• _REQUIREMENT_
Format the data below as a JSON list of strings with one string per line, skipping blank lines. Leave the pictures out of your answer.

◆ ◆ ◆ ◆

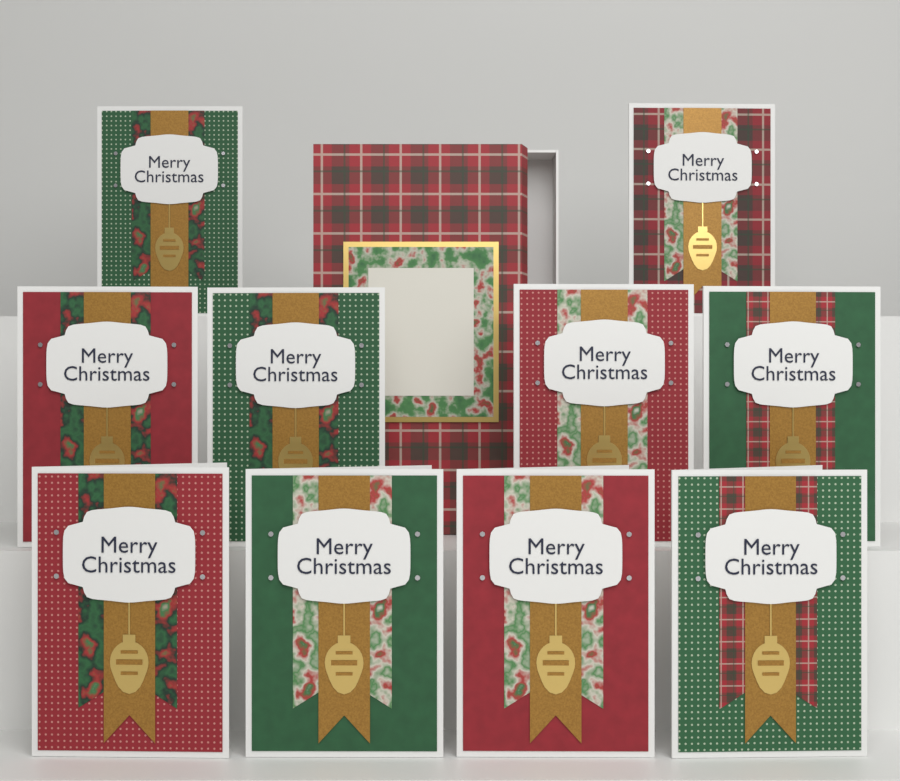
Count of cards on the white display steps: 10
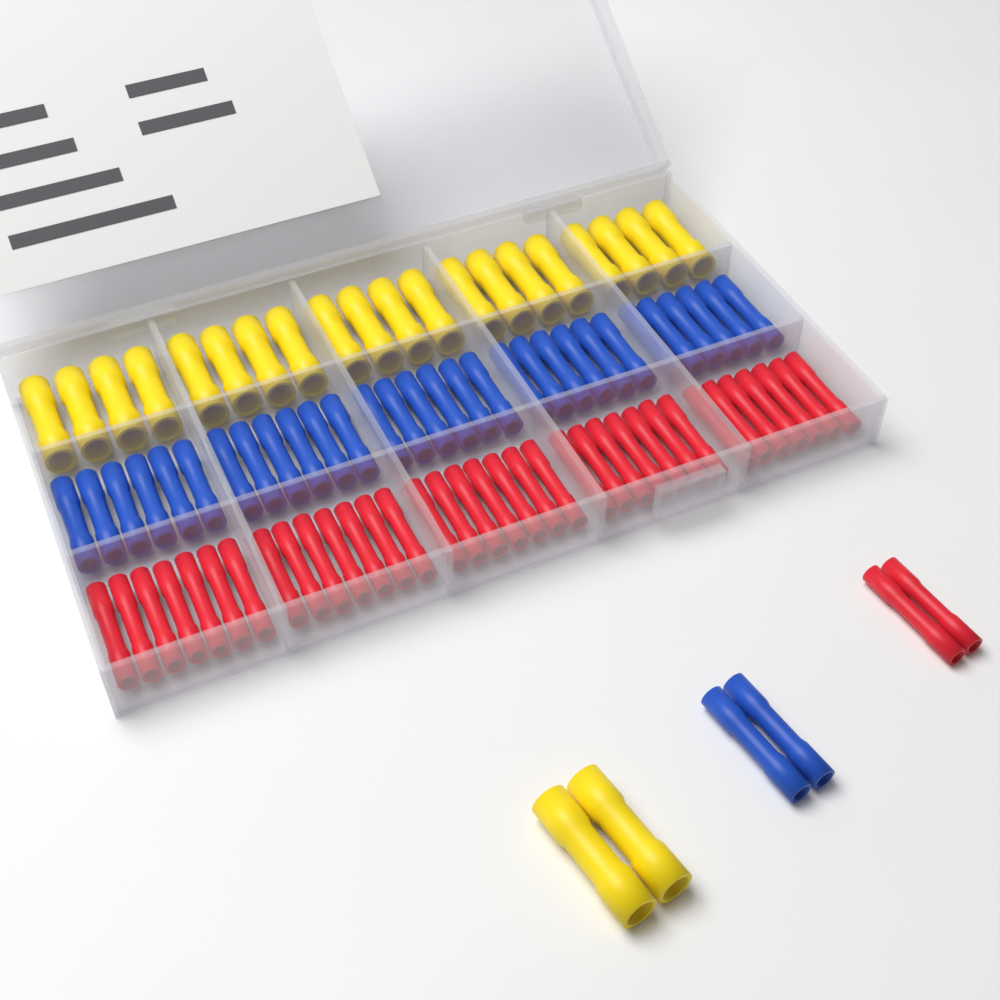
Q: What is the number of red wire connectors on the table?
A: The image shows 37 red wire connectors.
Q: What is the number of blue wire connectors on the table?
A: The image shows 32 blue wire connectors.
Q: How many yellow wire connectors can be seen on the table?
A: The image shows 22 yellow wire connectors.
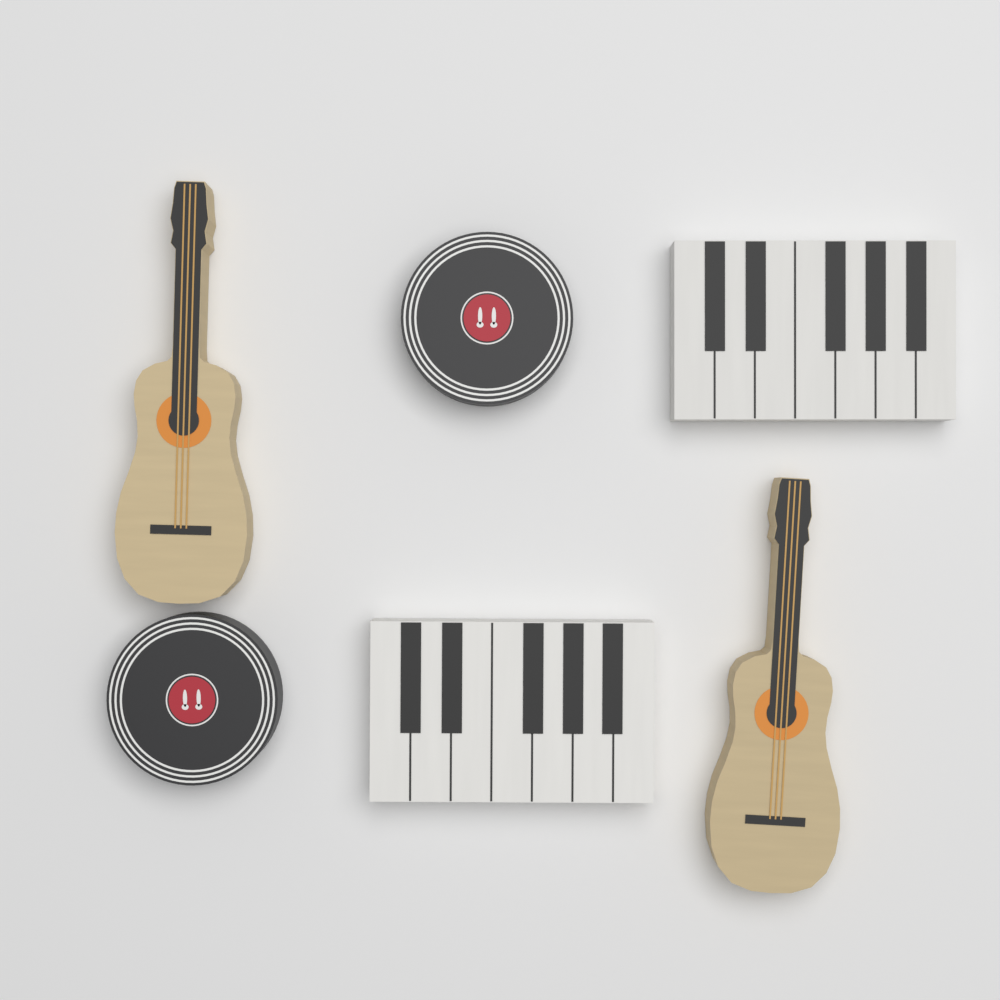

◆ ◆ ◆ ◆

• _ANSWER TO THE PROBLEM_
[
  "Count of cards on the white display steps: 10",
  "Q: What is the number of red wire connectors on the table?",
  "A: The image shows 37 red wire connectors.",
  "Q: What is the number of blue wire connectors on the table?",
  "A: The image shows 32 blue wire connectors.",
  "Q: How many yellow wire connectors can be seen on the table?",
  "A: The image shows 22 yellow wire connectors."
]